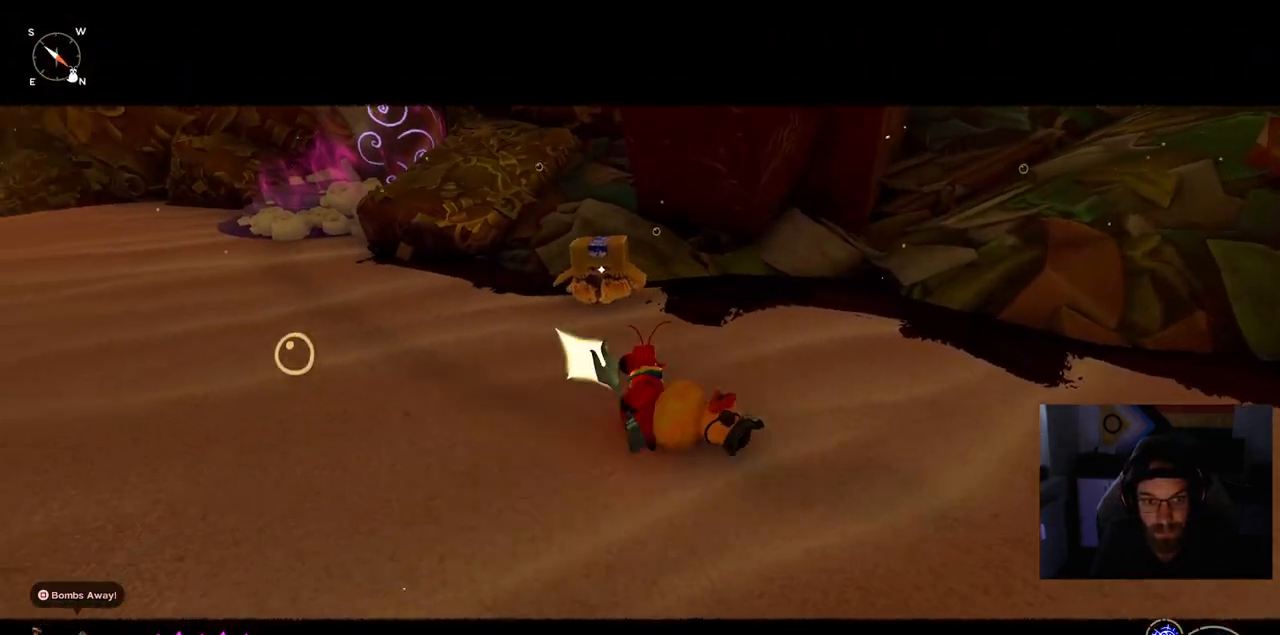
{"dt_ms": 500, "buttons": [], "left_stick": "up-left", "right_stick": "center", "events": []}
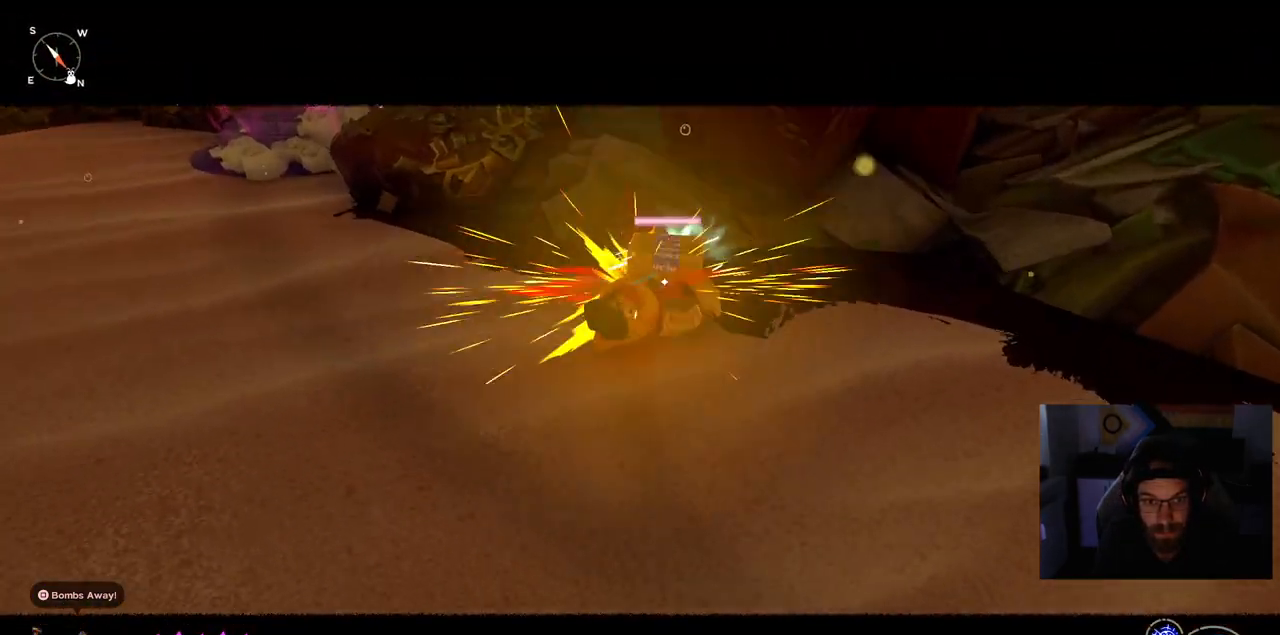
{"dt_ms": 500, "buttons": [], "left_stick": "up", "right_stick": "center", "events": [[200, "left_stick", "center"], [433, "left_stick", "up"]]}
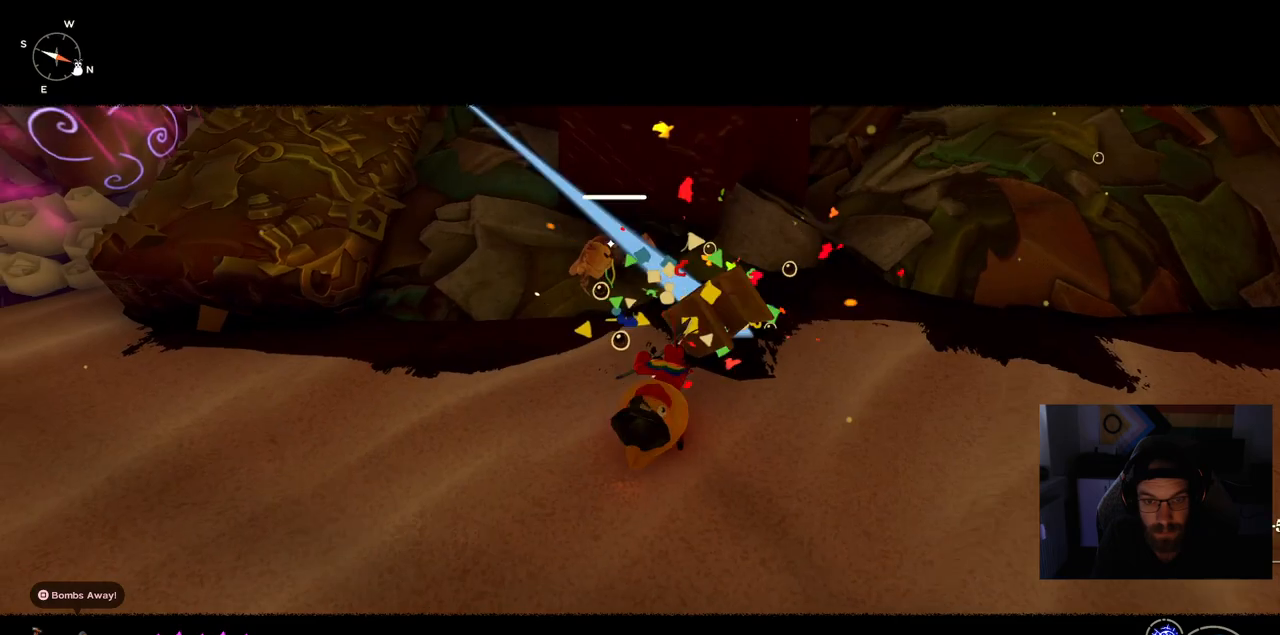
{"dt_ms": 500, "buttons": [], "left_stick": "up", "right_stick": "center", "events": []}
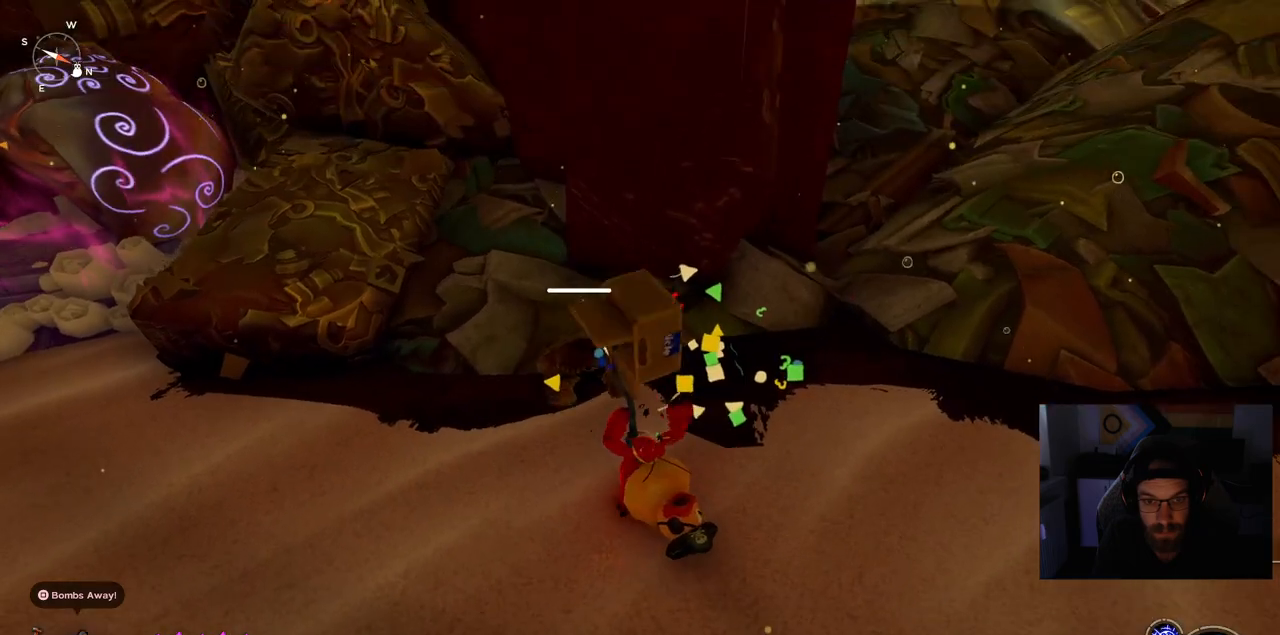
{"dt_ms": 500, "buttons": [], "left_stick": "left", "right_stick": "center", "events": [[500, "left_stick", "left"]]}
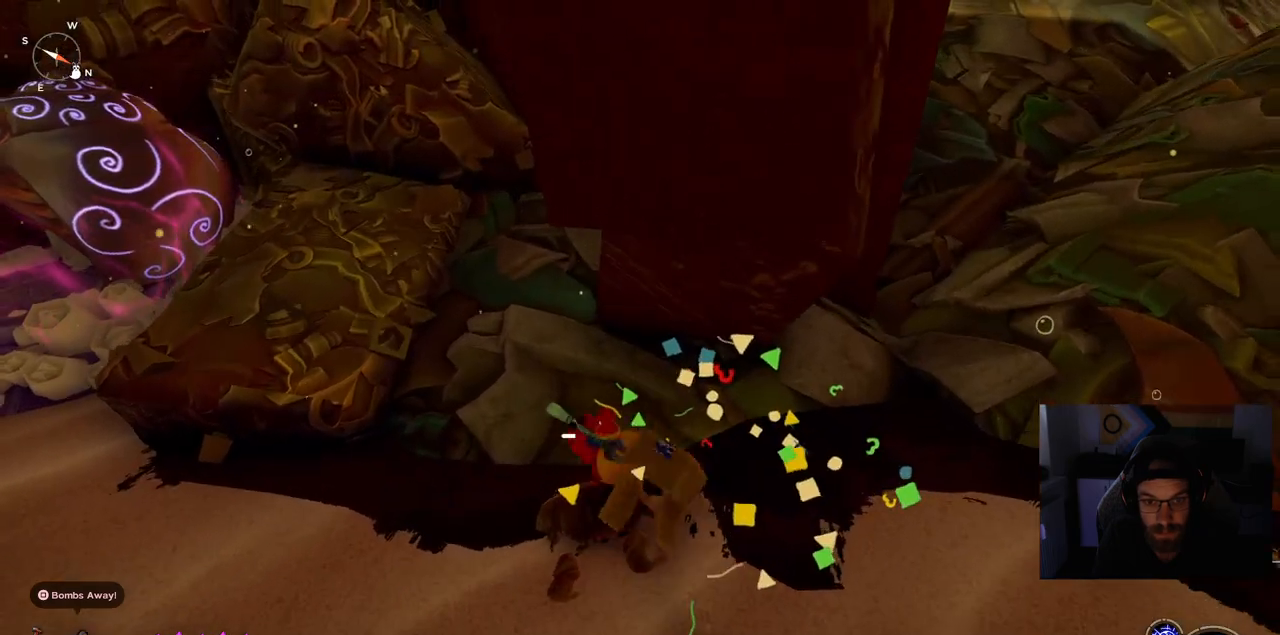
{"dt_ms": 500, "buttons": [], "left_stick": "down-left", "right_stick": "center", "events": [[433, "left_stick", "down-left"]]}
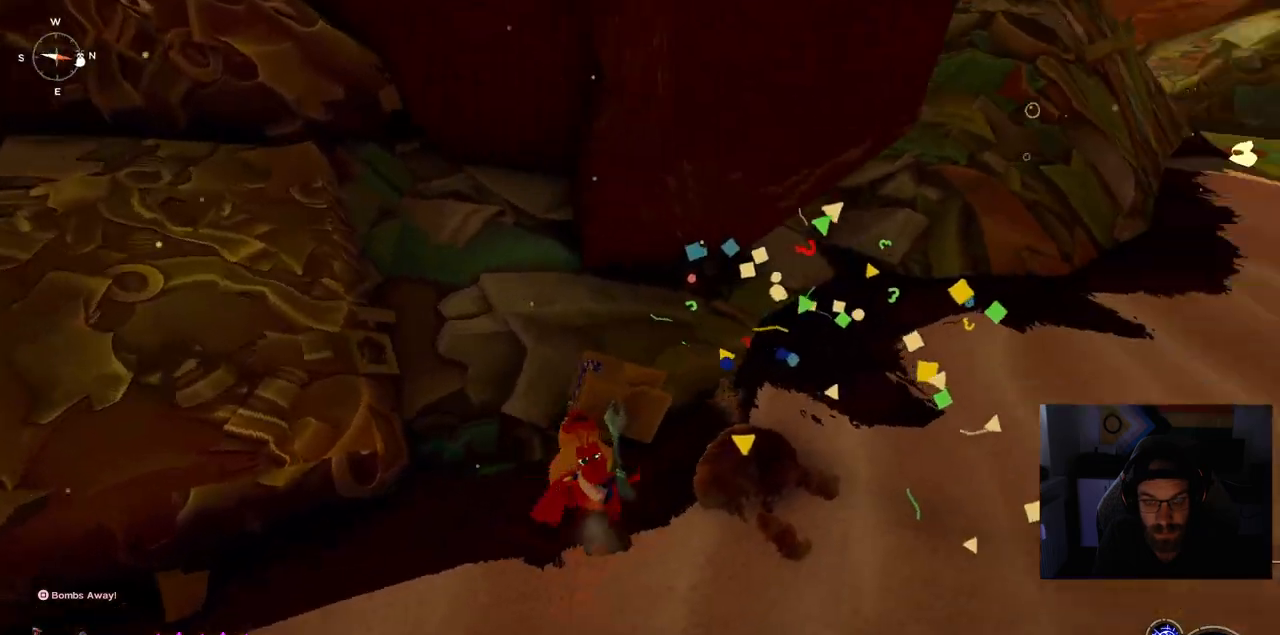
{"dt_ms": 500, "buttons": [], "left_stick": "center", "right_stick": "center", "events": [[33, "left_stick", "down"], [317, "left_stick", "center"]]}
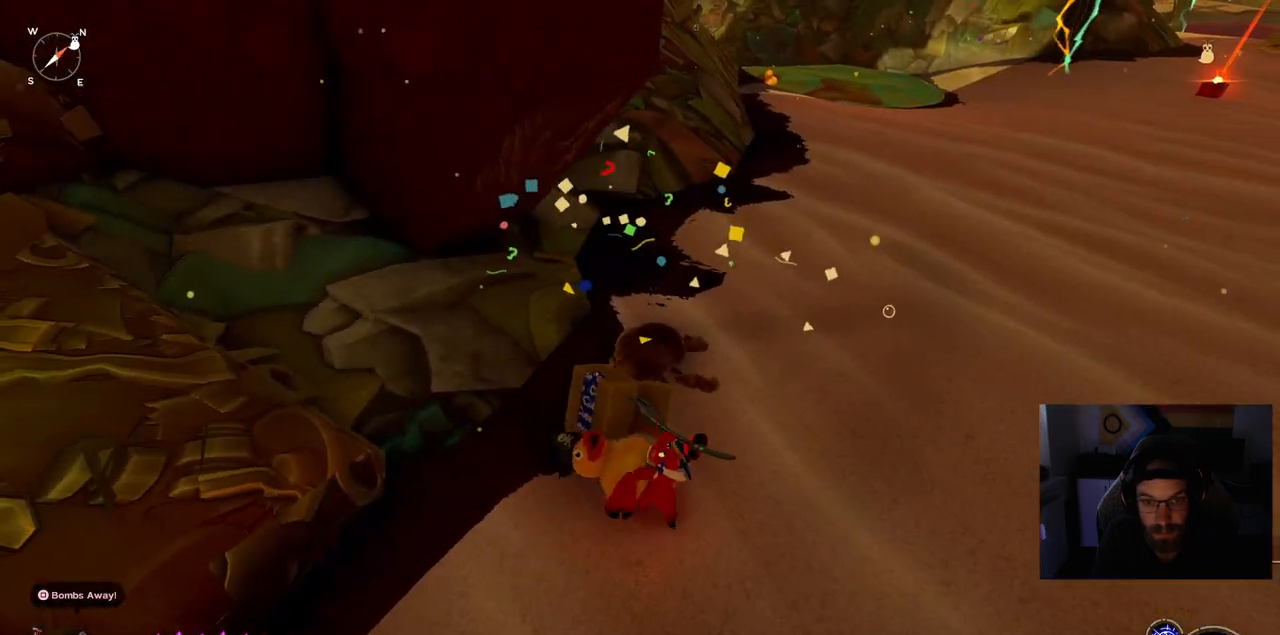
{"dt_ms": 500, "buttons": [], "left_stick": "up-right", "right_stick": "center", "events": [[333, "left_stick", "right"], [500, "left_stick", "up-right"]]}
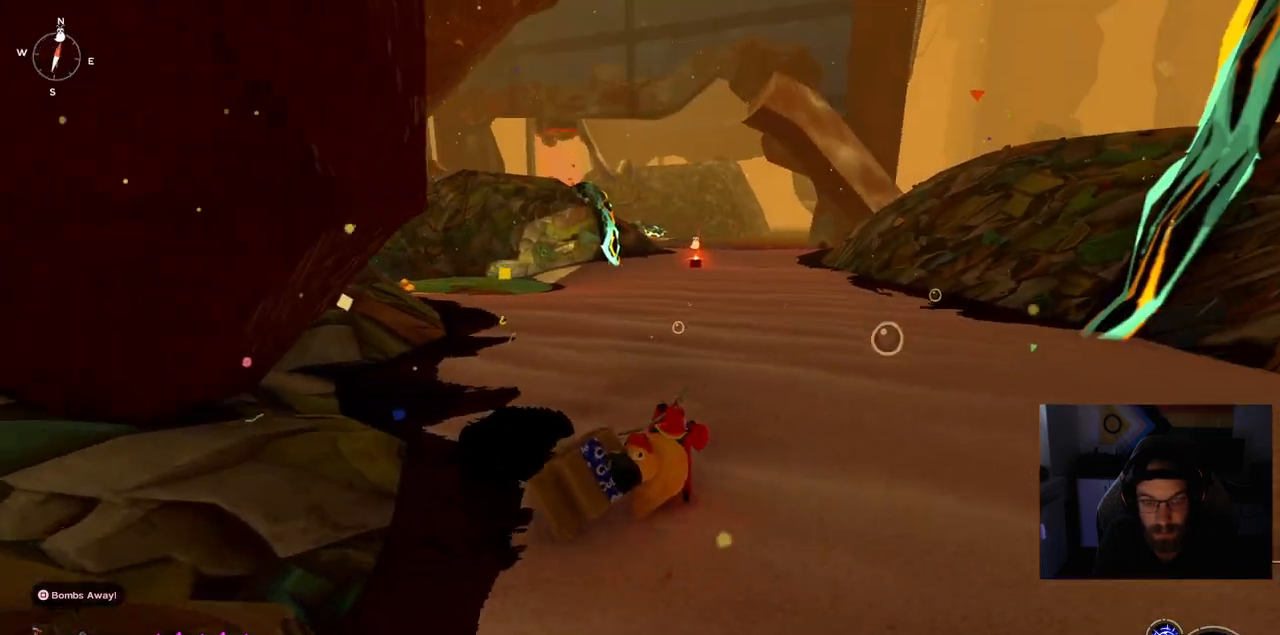
{"dt_ms": 500, "buttons": ["CIRCLE"], "left_stick": "up-right", "right_stick": "center", "events": [[200, "CIRCLE", "down"]]}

*-*-*

What the task requires:
Transcribe all the lines above exactly, apart from the pictures.

Result:
{"dt_ms": 500, "buttons": [], "left_stick": "up-left", "right_stick": "center", "events": []}
{"dt_ms": 500, "buttons": [], "left_stick": "up", "right_stick": "center", "events": [[200, "left_stick", "center"], [433, "left_stick", "up"]]}
{"dt_ms": 500, "buttons": [], "left_stick": "up", "right_stick": "center", "events": []}
{"dt_ms": 500, "buttons": [], "left_stick": "left", "right_stick": "center", "events": [[500, "left_stick", "left"]]}
{"dt_ms": 500, "buttons": [], "left_stick": "down-left", "right_stick": "center", "events": [[433, "left_stick", "down-left"]]}
{"dt_ms": 500, "buttons": [], "left_stick": "center", "right_stick": "center", "events": [[33, "left_stick", "down"], [317, "left_stick", "center"]]}
{"dt_ms": 500, "buttons": [], "left_stick": "up-right", "right_stick": "center", "events": [[333, "left_stick", "right"], [500, "left_stick", "up-right"]]}
{"dt_ms": 500, "buttons": ["CIRCLE"], "left_stick": "up-right", "right_stick": "center", "events": [[200, "CIRCLE", "down"]]}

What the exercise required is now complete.